Mankind, the alpha species of our planet, has established a unique presence on this planet. We, self obsessed as we are, have even taken the liberty of drawing lines in the soil and the seas, dividing amongst ourselves a planet that belongs not just to us, but millions of birds, billions of bees, thousands of elephants and among others 1700 Indian tigers on latest count. While evolution and survival of the fittest can explain how the species developed their survival and defence mechanisms, nothing can quite explain the chasm that exists between this alpha species and its nearest competitor.
Several so called human traits are visible among other species, like social structures, ability to feel emotions, communicate, improvise, cooperate etc. Animals exhibit several of these same abilities and yet haven’t even come close to landing on the moon or making a supersonic jet. Eons of evolution makes forensic examination of that one key difference between man and animal difficult. But where forensics fail us a theological argument could provide the answer.
Bridging the gap between prehuman biology and the relatively recent invention of agriculture are earlier technologies of stone and fire, language, counting, religion, time, and representational art. By objectifying Nature and humanizing the Wild, by converting the world into an object of management and control, these technologies initiated the process of separation hundreds of thousands, if not millions, of years ago.
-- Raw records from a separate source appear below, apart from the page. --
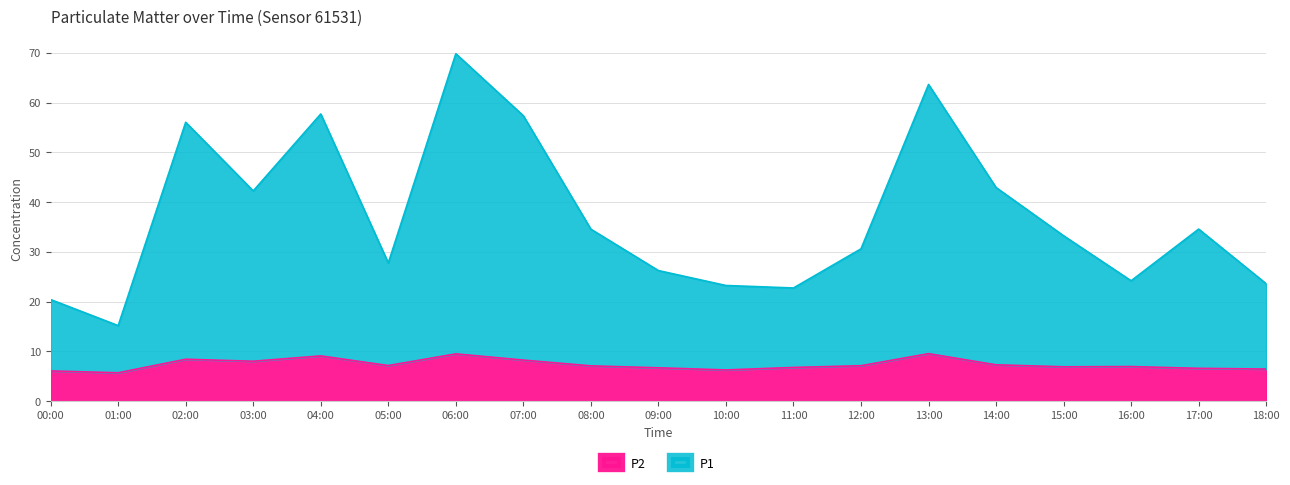

How many data points in P1 are above 33?

10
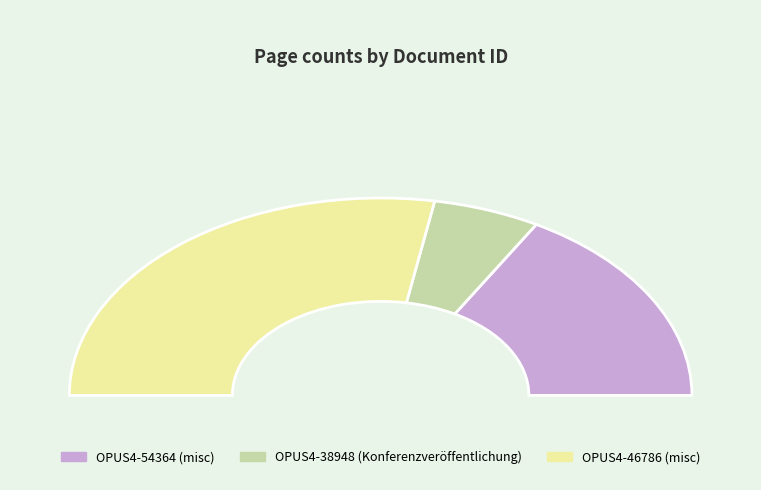

Is it true that OPUS4-54364 is 33% of the pie?

True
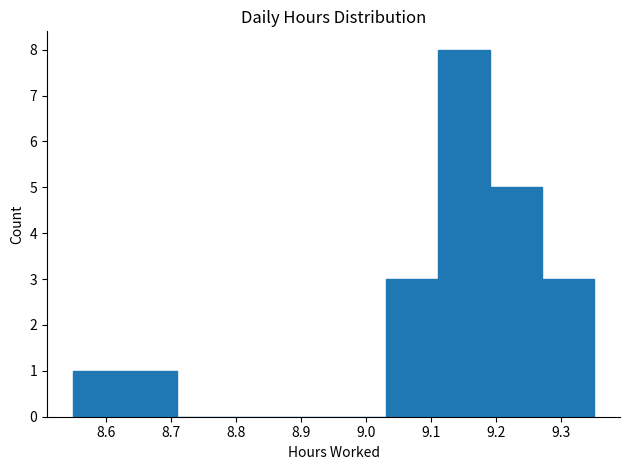

Over which range of the x-axis is the bar tallest?

9.11 to 9.19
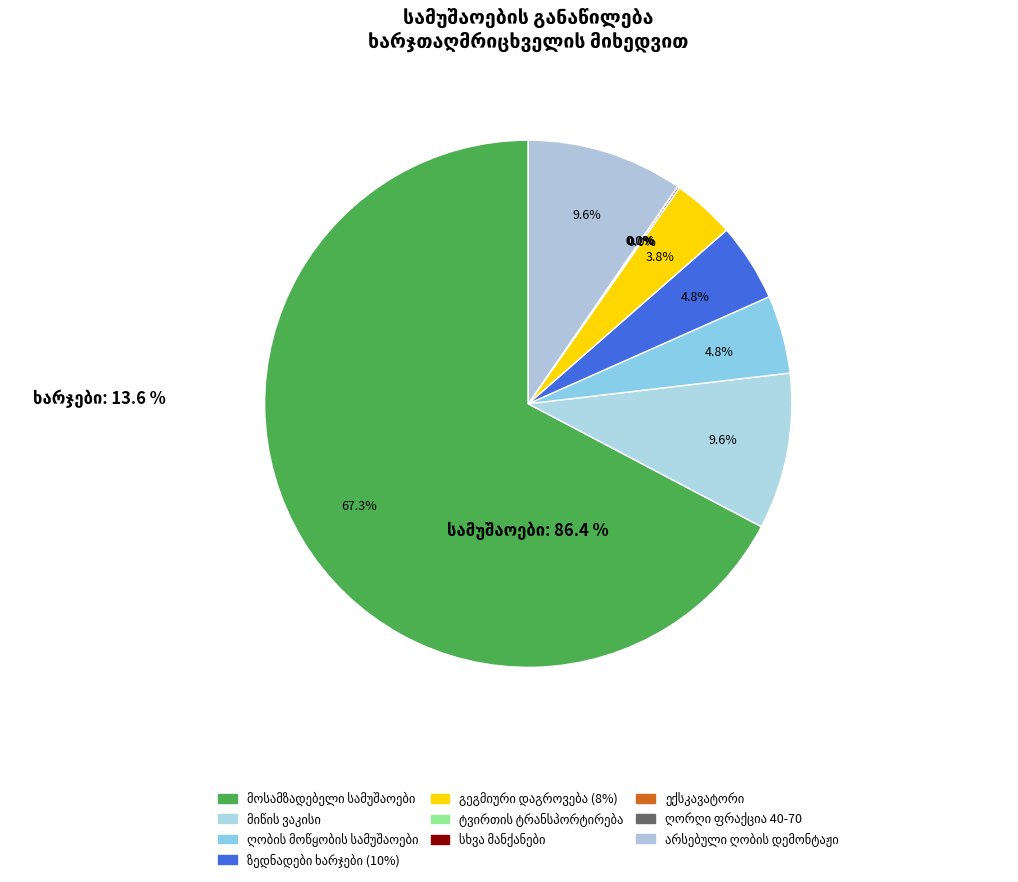

Is it true that მოსამზადებელი სამუშაოები is 67% of the pie?

True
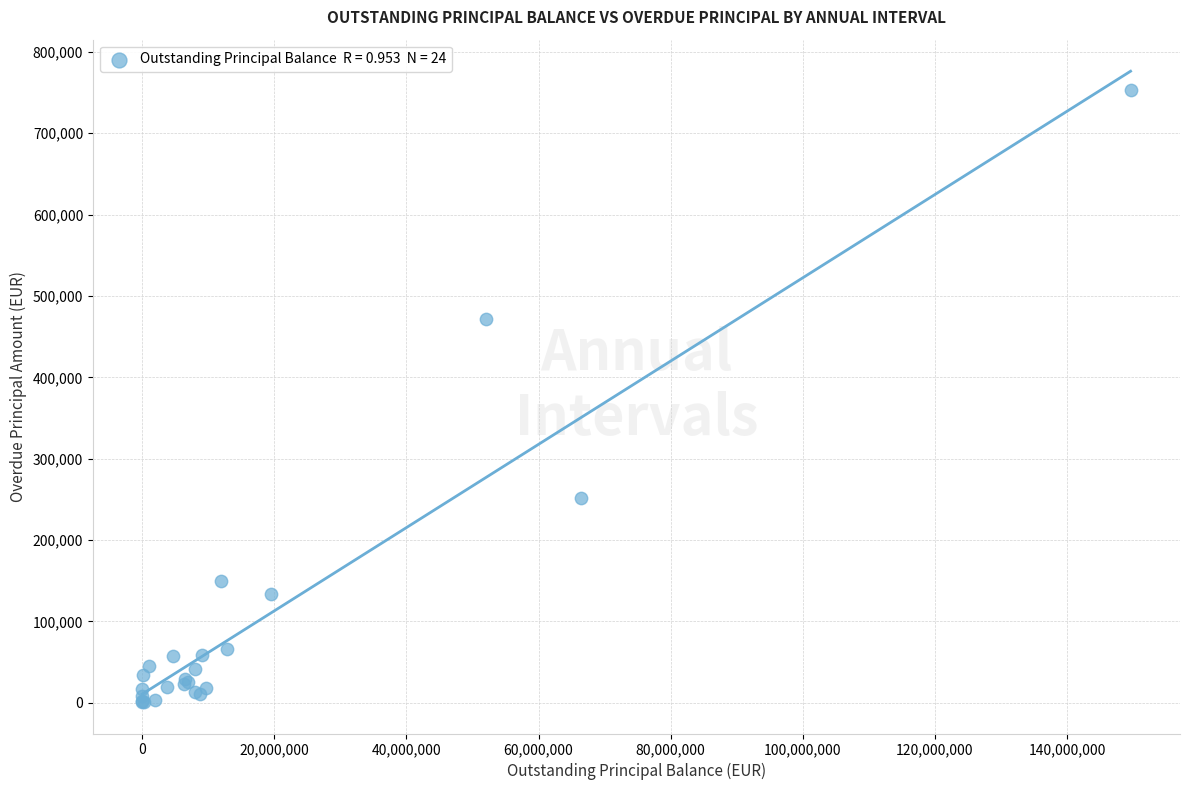

What Y value in the scatter plot is closest to 377313?

471845.4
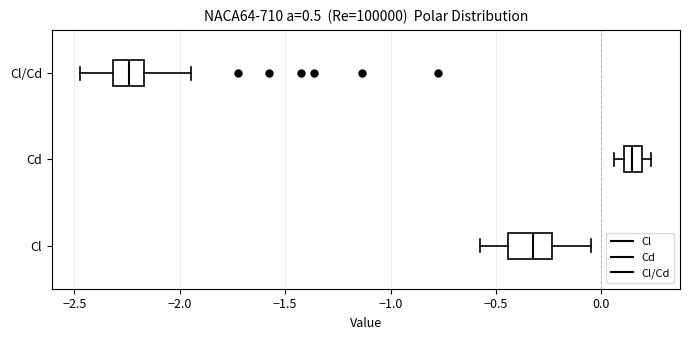

Reading bottom to top, transcribe this box plot: for each box, give where its median line is, the range the box spans, and where its two whiskers end, as read against the x-axis. The values are not printed on the chart, so give them approximately, as read against the axis.

Cl: median -0.30, box -0.45 to -0.25, whiskers -0.60 to -0.05
Cd: median 0.15, box 0.10 to 0.20, whiskers 0.05 to 0.25
Cl/Cd: median -2.25, box -2.30 to -2.15, whiskers -2.45 to -1.95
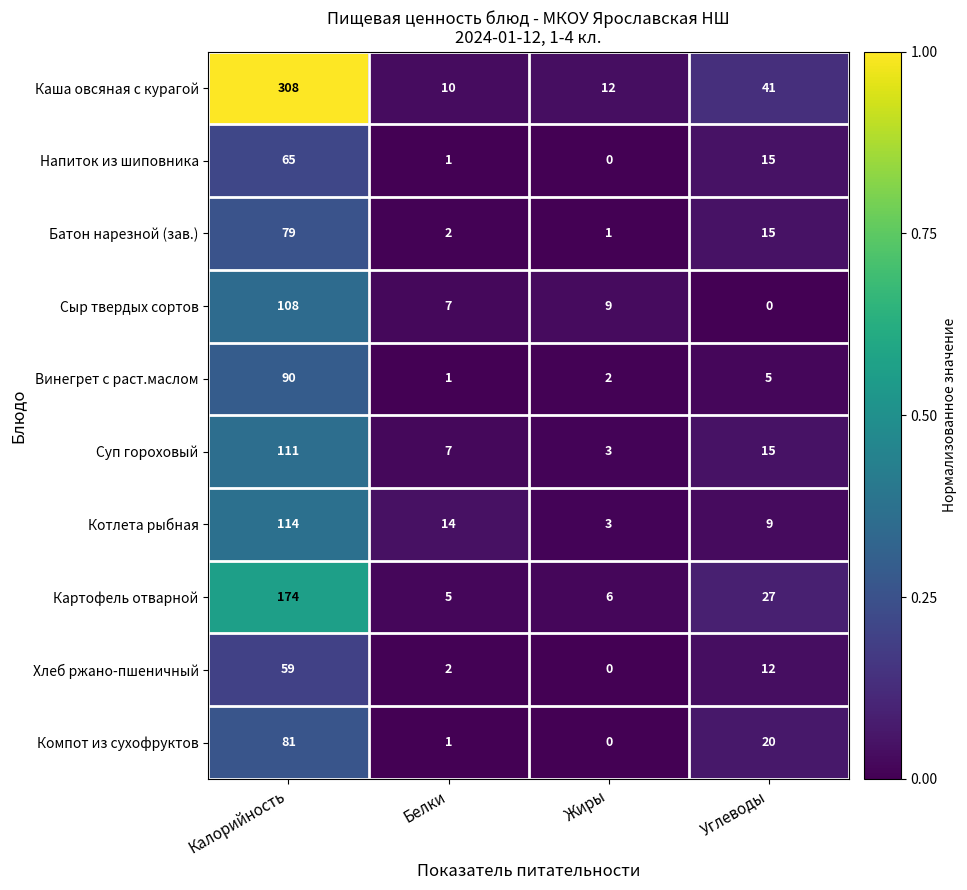

Which series changed the most between Калорийность and Белки?

Каша овсяная с курагой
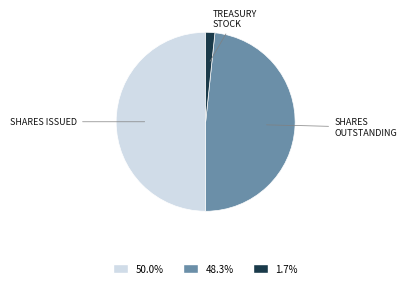

Which slice is the smallest?

Treasury stock, shares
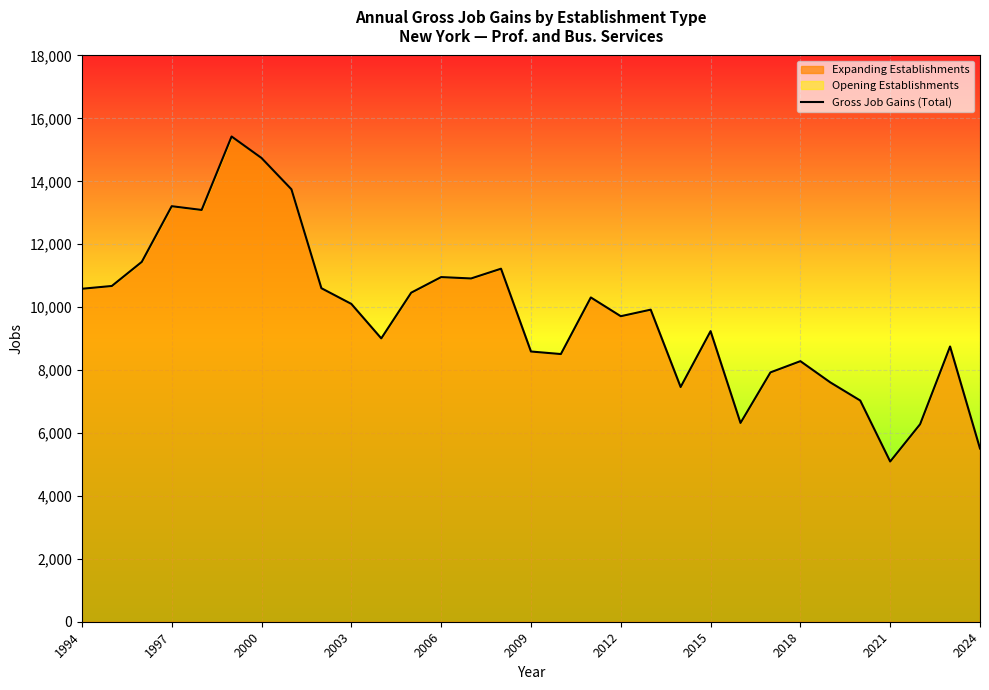

Reading left to right, what are all the values shown in this chart?

10584	10673	11439	13209	13090	15425	14741	13745	10602	10103	9007	10460	10956	10912	11222	8590	8509	10308	9712	9920	7461	9237	6319	7926	8283	7608	7031	5093	6280	8749	5506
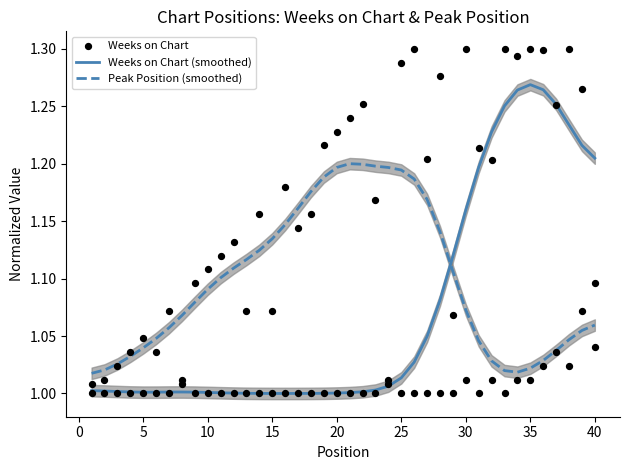

At how many categories does at least one series exceed 1?

40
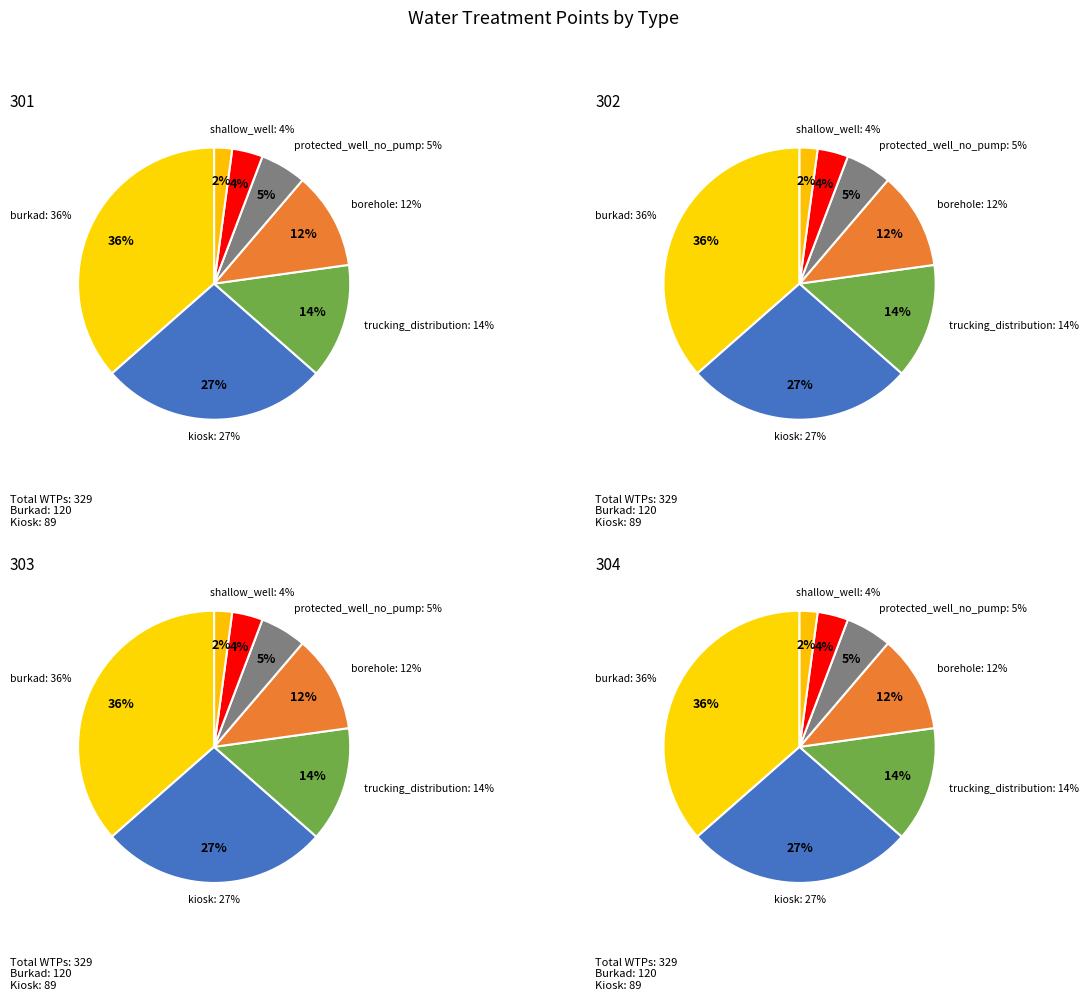

The kiosk slice represents 27% of the pie. True or false?

True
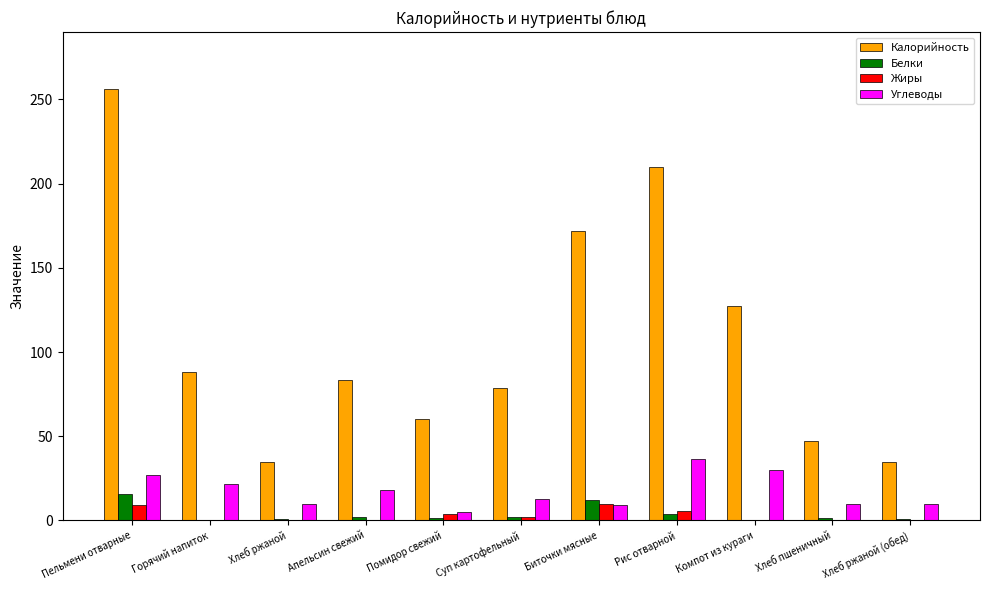

Are the bars grouped side by side (vs. stacked)?

Yes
The institution of linear time measurement, language, number, art and so on can all be seen collectively as elements of a kind of original crime.
In what sense does the use of the first technology—the stone tools that date back over two million years—represent a distancing from nature? Stones, after all, were natural objects. What separates the tool-making H. habilis from the non-tool making Australopithicus that preceded him? What separates them from other animals? For that matter, what separates us from all other animals?
The key distinguishing factor between human and animal technology is innovation — not just tool use, but cumulative improvements in tools. And even this is a quantitative, not a qualitative, distinction. Animals do learn and pass on new “technologies”. With humanity, the accumulation of new technologies had greatly accelerated.
Tool innovation would have been slow at first. Hundreds of thousands of years would have passed without significant improvements. But as the culturally-transmitted knowledge accumulated, its sum total would have come to comprise a separate human realm. The difference between an acculturated human and a feral human would have widened. A new stage in our conceptual distancing from other species and with nature would have begun.
Perhaps no other technology exemplifies this division better than fire. Like every other step, mastery of fire must have come about gradually. Homo erectus probably used it without knowing how to make it for hundreds of thousands of years. Eventually fire came to define human beings as unique among animals. Its use in cooking changed the human digestive system forever. Its use for warmth and protection allowed the habitation of whole new ecosystems. Ultimately, of course, fire led to ceramics and metals, engines and factories, chemistry and electronics, and the whole edifice of the artificial modern world.
Every quantum accumulation of new tools, like fire, agriculture, tools, machines would have led, over time to significant evolutionary developments. With hindsight of over millions of years and all the archealogical evidence at our disposal it is easy to spot these developments. But in many ways, with the pace of innovation accelerating in the past 3 centuries, it is only natural that evolutionary pressures are acting right this moment to take us to new human realms.
So, theologically, if there is one thing that is responsible for the deep divide between us, as a species and the rest of them, it has to be innovation.
And that brings us to the Original Sin.
Others, like Alan Millard, have hypothesized that the Garden of Eden does not represent a ‘geographical’ place, but rather represents ‘cultural memory’ of “simpler times”, when man lived off God’s bounty (as “primitive” hunters and gatherers still do) as opposed to toiling at agriculture (being “civilized”).
The “eating of the apple” is symbolic perhaps of enjoying the fruits of early innovation and “the banishing from the garden of Eden” is how we took our first steps away from Nature.
And life comes full circle. Ironic isn’t it that the Ipod/Iphone generation as we call ourselves today, the devices that define us are manufactured by a company called APPLE.